-- Goal A --
Judge whether each of the following statements agrees with the lesson on portable photography, answering yes or no and quoting the deciding words of the lesson exactly. (i) Richard Leach Maddox proposed in 1871 that gelatin could replace collodion on a glass plate. (ii) Maddox's original gelatin emulsions were far faster than wet collodion. (iii) Charles Bennett found in 1878 that prolonged heating of the gelatin emulsion increased its sensitivity to light.
-- Goal B --
Please carry the lesson on portable photography forward, picking up right after its final sentence.

-- Source excerpt --

Unit 3: A History of Seeing

The Birth of Portable Photography

Lesson 10 of 19

The wet collodion process, for all its power, chained photographers to the darkroom. Every plate had to be coated, exposed, and developed while still damp — a practical window of about ten minutes. Landscape photographers dragged portable darkrooms into the wilderness; portrait studios reeked of ether and collodion fumes. Photography was the domain of specialists, not something an ordinary person could pick up and do. The decades between 1870 and 1930 changed all of that. In that span, a series of innovations — dry plates, flexible film, simple cameras, and miniature formats — took photography from a professional craft to a personal act. The camera went from a piece of scientific apparatus to something you could slip into a coat pocket.

The Dry Plate Revolution

The crucial first step was freeing photographers from the wet darkroom. In 1871, an English physician named Richard Leach Maddox published a short paper in the British Journal of Photography proposing that gelatin could replace collodion as the medium for carrying silver salts on a glass plate. Maddox was motivated partly by health concerns — the ether fumes from collodion aggravated his respiratory condition — but his idea had far-reaching consequences.

Maddox's original gelatin emulsions were slow, barely faster than wet collodion. But other experimenters refined the formula. Charles Bennett discovered in 1878 that prolonged heating of the gelatin emulsion during preparation (a process now called ripening) dramatically increased its sensitivity to light. By the early 1880s, factory-produced gelatin dry plates were available that were several times faster than wet collodion and could be stored for weeks or months before use. The photographer no longer needed to prepare plates on the spot. Plates could be manufactured in a factory, purchased from a shop, loaded into plate holders in a changing bag, carried into the field, exposed whenever the moment demanded, and developed at leisure — hours, days, or even weeks later.

-- Record set --
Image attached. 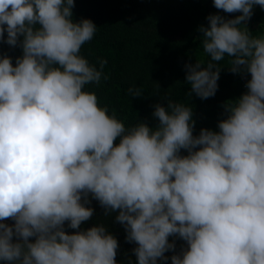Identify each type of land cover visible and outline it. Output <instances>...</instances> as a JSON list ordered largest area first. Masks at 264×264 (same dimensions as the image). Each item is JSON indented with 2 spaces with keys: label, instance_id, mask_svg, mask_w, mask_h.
I'll return each mask as SVG.
<instances>
[{
  "label": "trees",
  "instance_id": "1",
  "mask_svg": "<svg viewBox=\"0 0 264 264\" xmlns=\"http://www.w3.org/2000/svg\"><path fill=\"white\" fill-rule=\"evenodd\" d=\"M263 42L264 0H0V264H164L260 148ZM229 182L180 264H264V173Z\"/></svg>",
  "mask_w": 264,
  "mask_h": 264
},
{
  "label": "water",
  "instance_id": "2",
  "mask_svg": "<svg viewBox=\"0 0 264 264\" xmlns=\"http://www.w3.org/2000/svg\"><path fill=\"white\" fill-rule=\"evenodd\" d=\"M249 69L247 90L255 116L262 128L260 148L249 159H241L232 155L220 158L214 164L213 170L218 189L216 206L213 212L186 236L164 264H180L207 232L214 231L221 225L231 202L229 178H251L264 173V42ZM55 258L60 264H66L57 254Z\"/></svg>",
  "mask_w": 264,
  "mask_h": 264
},
{
  "label": "built area",
  "instance_id": "3",
  "mask_svg": "<svg viewBox=\"0 0 264 264\" xmlns=\"http://www.w3.org/2000/svg\"><path fill=\"white\" fill-rule=\"evenodd\" d=\"M237 108L241 116V145L243 147L259 145L262 137V128L255 116L248 92L244 95V99L238 104Z\"/></svg>",
  "mask_w": 264,
  "mask_h": 264
},
{
  "label": "clouds",
  "instance_id": "4",
  "mask_svg": "<svg viewBox=\"0 0 264 264\" xmlns=\"http://www.w3.org/2000/svg\"><path fill=\"white\" fill-rule=\"evenodd\" d=\"M247 92H248V90H247ZM261 141H262V137H261ZM261 144V142L259 143V145ZM253 147H257L258 145H252ZM249 147H251V146H249Z\"/></svg>",
  "mask_w": 264,
  "mask_h": 264
}]
</instances>
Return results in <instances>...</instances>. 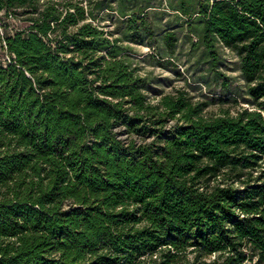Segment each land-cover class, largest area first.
<instances>
[{"label":"trees","instance_id":"obj_1","mask_svg":"<svg viewBox=\"0 0 264 264\" xmlns=\"http://www.w3.org/2000/svg\"><path fill=\"white\" fill-rule=\"evenodd\" d=\"M176 11L211 71L238 58L236 115L149 102L81 2L0 0V264H264V0Z\"/></svg>","mask_w":264,"mask_h":264},{"label":"rangeland","instance_id":"obj_2","mask_svg":"<svg viewBox=\"0 0 264 264\" xmlns=\"http://www.w3.org/2000/svg\"><path fill=\"white\" fill-rule=\"evenodd\" d=\"M86 9L88 21L117 40L121 55L148 85L147 100L155 104L164 95L182 91L192 103L205 104L204 116L224 113L236 115L246 85L239 71L238 58L229 51L220 52L223 63L211 71L204 49L197 43V15L182 16L176 11L177 0H75ZM124 10L122 17L119 9ZM17 12L15 25L24 28L26 16ZM145 20L149 31H131L129 20ZM130 17V19H127ZM138 25V24H137ZM175 45L168 48L167 34ZM1 54V50H0Z\"/></svg>","mask_w":264,"mask_h":264},{"label":"built area","instance_id":"obj_3","mask_svg":"<svg viewBox=\"0 0 264 264\" xmlns=\"http://www.w3.org/2000/svg\"><path fill=\"white\" fill-rule=\"evenodd\" d=\"M0 35H2L1 29H0ZM3 45H4V43H3ZM6 62H9V56L8 55L4 56V63H6Z\"/></svg>","mask_w":264,"mask_h":264}]
</instances>
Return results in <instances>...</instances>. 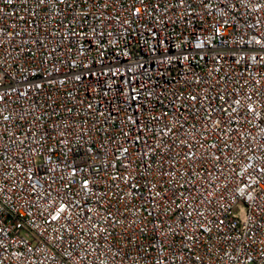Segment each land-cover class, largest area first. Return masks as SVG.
I'll list each match as a JSON object with an SVG mask.
<instances>
[{
  "label": "built area",
  "instance_id": "obj_1",
  "mask_svg": "<svg viewBox=\"0 0 264 264\" xmlns=\"http://www.w3.org/2000/svg\"><path fill=\"white\" fill-rule=\"evenodd\" d=\"M0 264H264V0H0Z\"/></svg>",
  "mask_w": 264,
  "mask_h": 264
}]
</instances>
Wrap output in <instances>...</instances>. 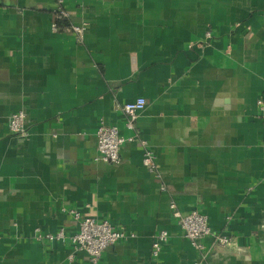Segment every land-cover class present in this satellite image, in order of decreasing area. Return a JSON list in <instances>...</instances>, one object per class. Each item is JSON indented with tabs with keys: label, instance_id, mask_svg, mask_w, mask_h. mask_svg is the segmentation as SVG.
Wrapping results in <instances>:
<instances>
[{
	"label": "crops",
	"instance_id": "crops-1",
	"mask_svg": "<svg viewBox=\"0 0 264 264\" xmlns=\"http://www.w3.org/2000/svg\"><path fill=\"white\" fill-rule=\"evenodd\" d=\"M260 99L264 0H0V264H93L37 237L77 232L71 210L127 233L97 264H264ZM18 110L24 137L9 125ZM101 121L127 139L119 163L99 156ZM172 205L208 216L203 248Z\"/></svg>",
	"mask_w": 264,
	"mask_h": 264
},
{
	"label": "built area",
	"instance_id": "built-area-1",
	"mask_svg": "<svg viewBox=\"0 0 264 264\" xmlns=\"http://www.w3.org/2000/svg\"><path fill=\"white\" fill-rule=\"evenodd\" d=\"M60 9L58 11L60 16H69L66 10ZM53 27L54 29L58 28V24L54 22ZM72 29L77 33L80 39L85 31V25H74ZM207 36L211 37V34L208 33ZM258 103L263 107L264 99H260ZM146 105L147 100L145 97H138L124 104L123 110L126 115L127 127L133 128L135 126V121L140 111H142ZM26 122L27 113L24 110L13 112L9 119L11 131L17 135L26 136L28 132ZM96 140L99 156L102 160L111 163L120 162L121 148L127 139L121 133L118 126L101 121L96 131ZM145 164L148 165L151 170H154L157 166L156 161L150 153L147 154ZM171 207L174 210V215L177 217L179 226L185 237L195 246L203 248L201 239L213 234L208 216L195 208L187 213H182L180 210L175 209V205ZM71 213H73L75 218L79 221V229L77 232L68 235L62 228L56 233H46L45 235L38 232L37 237L39 239L44 237L50 241L56 239L68 240L75 250L85 251L89 256L90 262L97 264L103 251L108 246L116 244L127 236L124 229L115 227L108 220H99L96 217L84 216L76 210H71ZM169 236L170 234L167 230H161L155 235L152 243V255L154 259L159 257ZM215 238L219 245H227L231 242V238L228 235L216 234Z\"/></svg>",
	"mask_w": 264,
	"mask_h": 264
}]
</instances>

-- Task response A --
(i) Yes: "In 1871, an English physician named Richard Leach Maddox published a short paper in the British Journal of Photography proposing that gelatin could replace collodion as the medium for carrying silver salts on a glass plate."
(ii) No: "Maddox's original gelatin emulsions were slow, barely faster than wet collodion."
(iii) Yes: "Charles Bennett discovered in 1878 that prolonged heating of the gelatin emulsion during preparation (a process now called ripening) dramatically increased its sensitivity to light."

-- Task response B --
This single change restructured the entire practice of photography. The dry plate separated the act of taking a photograph from the act of developing it. For the first time, you did not need to be a chemist to be a photographer. You only needed to point the camera and open the shutter. The chemical work could be delegated to someone else or postponed indefinitely.

Key concept: Dry gelatin plates broke the link between exposure and development. This is the single most important conceptual shift in the history of photography: it made the camera independent of the darkroom.

George Eastman and Roll Film

George Eastman was a young bank clerk in Rochester, New York, when he became fascinated by photography in the late 1870s. He purchased a wet plate outfit and found the process — the chemicals, the glass plates, the heavy tripod — maddeningly cumbersome. Eastman saw a commercial opportunity: if he could manufacture dry plates more efficiently than anyone else, there was a growing market of amateur photographers eager to buy them.

Eastman began experimenting with gelatin emulsion coating machines, and by 1880 he had patented a machine for coating glass plates in quantity. He founded the Eastman Dry Plate Company (later the Eastman Kodak Company) and began selling factory-made plates. But glass plates, even dry ones, were heavy, fragile, and bulky. Each plate had to be loaded individually into a plate holder. Eastman wanted something lighter and more practical.

In 1884, Eastman and his camera designer William Hall Walker patented a roll holder that used a long strip of paper coated with gelatin emulsion, wound on a spool. After exposure, the paper backing was stripped away and the gelatin emulsion film was transferred to a glass plate for printing. The system was awkward and unreliable, but it proved the concept: a continuous strip of flexible material could replace individual glass plates.

Eastman's crucial breakthrough came in 1888 with the introduction of the original Kodak camera. It was a simple wooden box, pre-loaded at the factory with a roll of flexible film sufficient for 100 circular exposures. The camera had a fixed-focus lens, a single shutter speed, and one aperture. The photographer pressed a button to release the shutter, then turned a key to advance the film. There were no settings to adjust, no plates to load, no chemicals to mix. When all 100 exposures had been made, the photographer mailed the entire camera back to Eastman's factory in Rochester. There, technicians unloaded the film, developed it, made prints, loaded a fresh roll of film into the camera, and mailed everything back. The famous slogan said it all: "You press the button, we do the rest."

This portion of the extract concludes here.